Daniel MacCarthy | Ship of Fools

3 February - 4 March 2023
These are not nocturnes in the traditional romantic sense, here Samuel Palmer’s bucolic reclining figures are blinded by the spotlight of modernity.
MacCarthy’s paintings portray nettles glowing in headlights, figures toiling by torch light, man and nature within the eerie aspect of the crepuscule. These are not nocturnes in the traditional romantic sense, here Samuel Palmer’s bucolic reclining figures are blinded by the spotlight of modernity.  Metaphor and allegory have always been part of the language in Daniel MacCarthy’s paintings. MacCarthy’s semiotic language, depicting nettles and brambles, electric light and shovels, boats and parasols, symbolise hope and anxiety, entropy, the climate crisis and our relationship to our natural surroundings.
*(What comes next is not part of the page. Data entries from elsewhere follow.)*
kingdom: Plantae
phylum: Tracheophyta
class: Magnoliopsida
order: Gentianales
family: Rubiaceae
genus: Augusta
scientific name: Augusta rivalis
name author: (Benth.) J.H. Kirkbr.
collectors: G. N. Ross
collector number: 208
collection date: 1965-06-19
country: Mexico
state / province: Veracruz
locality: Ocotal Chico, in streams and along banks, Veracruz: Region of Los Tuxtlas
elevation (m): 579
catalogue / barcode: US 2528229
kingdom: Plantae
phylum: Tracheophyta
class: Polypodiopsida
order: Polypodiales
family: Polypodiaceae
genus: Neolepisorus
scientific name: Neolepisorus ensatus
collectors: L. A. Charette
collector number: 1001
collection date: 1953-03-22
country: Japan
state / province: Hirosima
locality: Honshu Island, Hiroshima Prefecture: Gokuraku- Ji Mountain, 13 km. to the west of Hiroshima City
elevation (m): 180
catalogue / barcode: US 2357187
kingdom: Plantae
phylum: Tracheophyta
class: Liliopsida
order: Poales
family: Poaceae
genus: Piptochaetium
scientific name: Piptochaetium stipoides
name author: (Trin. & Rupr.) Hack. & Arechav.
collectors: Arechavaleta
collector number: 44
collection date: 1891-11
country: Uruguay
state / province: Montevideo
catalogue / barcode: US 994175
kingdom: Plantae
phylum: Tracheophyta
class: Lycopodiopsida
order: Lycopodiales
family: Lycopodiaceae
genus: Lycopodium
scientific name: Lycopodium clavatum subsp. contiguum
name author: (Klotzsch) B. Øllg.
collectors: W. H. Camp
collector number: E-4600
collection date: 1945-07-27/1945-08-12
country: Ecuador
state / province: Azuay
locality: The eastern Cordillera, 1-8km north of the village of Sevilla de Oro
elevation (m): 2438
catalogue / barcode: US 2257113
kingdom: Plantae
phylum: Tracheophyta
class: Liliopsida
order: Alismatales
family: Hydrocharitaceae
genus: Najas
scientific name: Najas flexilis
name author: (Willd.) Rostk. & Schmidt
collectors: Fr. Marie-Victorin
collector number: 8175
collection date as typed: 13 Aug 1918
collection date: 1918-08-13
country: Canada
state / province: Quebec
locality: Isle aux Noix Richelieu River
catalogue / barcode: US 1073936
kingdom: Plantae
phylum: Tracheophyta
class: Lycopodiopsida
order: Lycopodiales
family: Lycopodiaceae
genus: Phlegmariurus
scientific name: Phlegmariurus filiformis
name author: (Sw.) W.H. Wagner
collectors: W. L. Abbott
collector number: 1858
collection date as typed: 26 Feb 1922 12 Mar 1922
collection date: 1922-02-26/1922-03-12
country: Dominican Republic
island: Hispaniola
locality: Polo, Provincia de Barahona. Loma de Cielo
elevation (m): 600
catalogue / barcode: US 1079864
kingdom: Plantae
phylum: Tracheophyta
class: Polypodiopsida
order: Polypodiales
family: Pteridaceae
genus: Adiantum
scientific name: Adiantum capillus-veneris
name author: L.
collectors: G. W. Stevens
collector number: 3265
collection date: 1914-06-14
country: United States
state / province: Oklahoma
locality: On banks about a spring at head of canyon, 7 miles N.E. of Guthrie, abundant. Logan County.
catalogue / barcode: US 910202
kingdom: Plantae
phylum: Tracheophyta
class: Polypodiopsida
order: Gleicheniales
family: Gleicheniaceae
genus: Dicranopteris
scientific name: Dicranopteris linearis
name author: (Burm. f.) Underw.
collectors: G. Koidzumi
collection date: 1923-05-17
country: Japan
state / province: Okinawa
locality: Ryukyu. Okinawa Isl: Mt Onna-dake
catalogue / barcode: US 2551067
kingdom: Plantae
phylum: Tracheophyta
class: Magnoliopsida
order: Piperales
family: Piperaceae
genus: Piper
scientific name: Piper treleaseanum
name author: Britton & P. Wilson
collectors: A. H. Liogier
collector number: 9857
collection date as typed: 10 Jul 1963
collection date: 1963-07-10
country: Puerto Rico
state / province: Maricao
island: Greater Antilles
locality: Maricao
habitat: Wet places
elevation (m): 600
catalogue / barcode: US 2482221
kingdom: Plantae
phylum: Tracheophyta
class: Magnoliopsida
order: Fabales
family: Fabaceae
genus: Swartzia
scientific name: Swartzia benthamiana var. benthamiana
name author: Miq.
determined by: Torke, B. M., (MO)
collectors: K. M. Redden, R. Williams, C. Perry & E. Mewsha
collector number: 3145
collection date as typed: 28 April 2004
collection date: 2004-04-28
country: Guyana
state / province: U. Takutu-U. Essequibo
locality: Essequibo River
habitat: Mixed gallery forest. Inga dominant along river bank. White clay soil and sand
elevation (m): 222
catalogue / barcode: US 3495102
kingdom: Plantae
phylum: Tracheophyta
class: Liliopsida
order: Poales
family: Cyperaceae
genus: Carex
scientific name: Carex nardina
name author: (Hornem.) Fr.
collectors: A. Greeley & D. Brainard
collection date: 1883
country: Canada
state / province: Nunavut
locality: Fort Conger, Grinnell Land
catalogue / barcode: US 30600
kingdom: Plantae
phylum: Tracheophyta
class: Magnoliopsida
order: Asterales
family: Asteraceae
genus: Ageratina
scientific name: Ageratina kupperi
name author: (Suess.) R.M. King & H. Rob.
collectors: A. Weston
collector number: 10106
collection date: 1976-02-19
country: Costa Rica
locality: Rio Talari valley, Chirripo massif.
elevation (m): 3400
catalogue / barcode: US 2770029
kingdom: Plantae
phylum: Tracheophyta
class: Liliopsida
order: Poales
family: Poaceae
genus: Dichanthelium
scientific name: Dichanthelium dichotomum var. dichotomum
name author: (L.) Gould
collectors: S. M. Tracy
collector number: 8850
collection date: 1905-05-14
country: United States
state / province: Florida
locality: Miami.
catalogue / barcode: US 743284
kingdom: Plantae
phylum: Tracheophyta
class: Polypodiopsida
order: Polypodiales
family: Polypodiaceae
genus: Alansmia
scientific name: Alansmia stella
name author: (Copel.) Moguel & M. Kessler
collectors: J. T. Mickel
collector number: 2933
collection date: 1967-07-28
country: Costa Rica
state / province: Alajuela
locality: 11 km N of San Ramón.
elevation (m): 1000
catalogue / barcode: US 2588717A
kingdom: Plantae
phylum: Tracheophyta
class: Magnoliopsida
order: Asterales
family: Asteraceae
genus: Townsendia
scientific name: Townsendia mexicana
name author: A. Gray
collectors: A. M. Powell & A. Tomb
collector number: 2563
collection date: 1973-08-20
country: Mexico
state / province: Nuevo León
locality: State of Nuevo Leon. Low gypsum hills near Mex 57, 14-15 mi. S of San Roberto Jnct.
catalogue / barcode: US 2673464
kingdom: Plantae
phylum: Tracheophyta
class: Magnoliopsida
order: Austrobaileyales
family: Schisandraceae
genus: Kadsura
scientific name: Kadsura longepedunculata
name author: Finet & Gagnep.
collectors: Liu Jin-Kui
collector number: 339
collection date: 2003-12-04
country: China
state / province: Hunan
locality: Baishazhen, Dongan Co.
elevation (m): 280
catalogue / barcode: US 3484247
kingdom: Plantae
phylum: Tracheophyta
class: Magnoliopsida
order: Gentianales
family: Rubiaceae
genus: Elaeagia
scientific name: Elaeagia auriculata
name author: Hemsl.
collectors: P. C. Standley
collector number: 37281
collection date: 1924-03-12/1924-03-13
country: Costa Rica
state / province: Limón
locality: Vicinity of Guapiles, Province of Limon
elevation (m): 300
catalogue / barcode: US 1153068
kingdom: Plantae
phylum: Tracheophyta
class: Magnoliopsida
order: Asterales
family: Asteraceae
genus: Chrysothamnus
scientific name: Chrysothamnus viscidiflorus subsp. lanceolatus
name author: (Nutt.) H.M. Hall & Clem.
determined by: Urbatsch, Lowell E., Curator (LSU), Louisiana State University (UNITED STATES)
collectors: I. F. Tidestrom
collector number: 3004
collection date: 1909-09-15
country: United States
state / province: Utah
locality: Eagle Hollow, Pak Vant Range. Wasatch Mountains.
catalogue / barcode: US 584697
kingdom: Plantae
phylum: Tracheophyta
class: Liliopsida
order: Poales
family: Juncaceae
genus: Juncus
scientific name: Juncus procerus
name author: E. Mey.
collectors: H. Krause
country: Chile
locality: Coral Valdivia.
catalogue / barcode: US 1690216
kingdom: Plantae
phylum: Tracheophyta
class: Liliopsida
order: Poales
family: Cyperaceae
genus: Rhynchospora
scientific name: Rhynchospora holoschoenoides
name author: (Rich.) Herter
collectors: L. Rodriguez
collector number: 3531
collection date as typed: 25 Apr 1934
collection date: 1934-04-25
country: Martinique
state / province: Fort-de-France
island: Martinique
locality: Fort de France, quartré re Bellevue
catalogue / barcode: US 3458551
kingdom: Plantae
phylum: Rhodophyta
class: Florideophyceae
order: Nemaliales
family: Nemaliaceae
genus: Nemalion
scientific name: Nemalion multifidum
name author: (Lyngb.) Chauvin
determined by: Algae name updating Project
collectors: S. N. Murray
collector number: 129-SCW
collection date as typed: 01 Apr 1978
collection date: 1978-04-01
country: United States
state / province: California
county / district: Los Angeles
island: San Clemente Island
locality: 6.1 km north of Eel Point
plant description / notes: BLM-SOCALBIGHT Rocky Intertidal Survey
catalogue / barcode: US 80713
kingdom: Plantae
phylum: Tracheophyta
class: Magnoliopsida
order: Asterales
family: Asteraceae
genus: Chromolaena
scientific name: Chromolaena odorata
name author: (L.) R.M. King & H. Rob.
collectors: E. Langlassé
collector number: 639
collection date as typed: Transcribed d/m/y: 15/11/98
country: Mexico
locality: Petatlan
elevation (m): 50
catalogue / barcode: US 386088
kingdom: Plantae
Often this language becomes obscure, the metaphor being felt more than understood. “Weeds have always struck me as being analogous for the tenacity of nature and in that I see a redemptive quality, a glimpse of a hopeful future, even if man-made societies are in ruins. So too there is an aspect to these ‘unwanted’ plants that speaks to a duality inherent within all things. They bring to mind pain and neglect, as well as summer and renewal.”
The exhibition title Ship of Fools refers to Plato’s allegory for bad governance and is a nod to the Hieronymus Bosch painting of the same name. It addresses a sense that the least qualified people are always in charge. And yet is this the natural order of things? Has it always been so? Certainly, the Bosch painting would suggest as much.
This political and philosophical back drop sits somewhere to one side of works that are as much about a love of riverbanks and warm summer nights as the societal schism in our dealings with the natural world and the consequent emotional fallout. 
 
MacCarthy studied at the Royal Drawing School in London and is a recipient of the Sidney Nolan Trust Resident Artist Award. His work is in the collections of Stella McCartney, London; Dumfries House, Scotland; The Peninsula Hotel, London (selected by Peter Marino); The Moritz-Heyman Collection, Tuscany; The Branca Collection in Milan. He has exhibited with Liliya Art Gallery, London; Hastings Contemporary; Galera San Soda, Milan.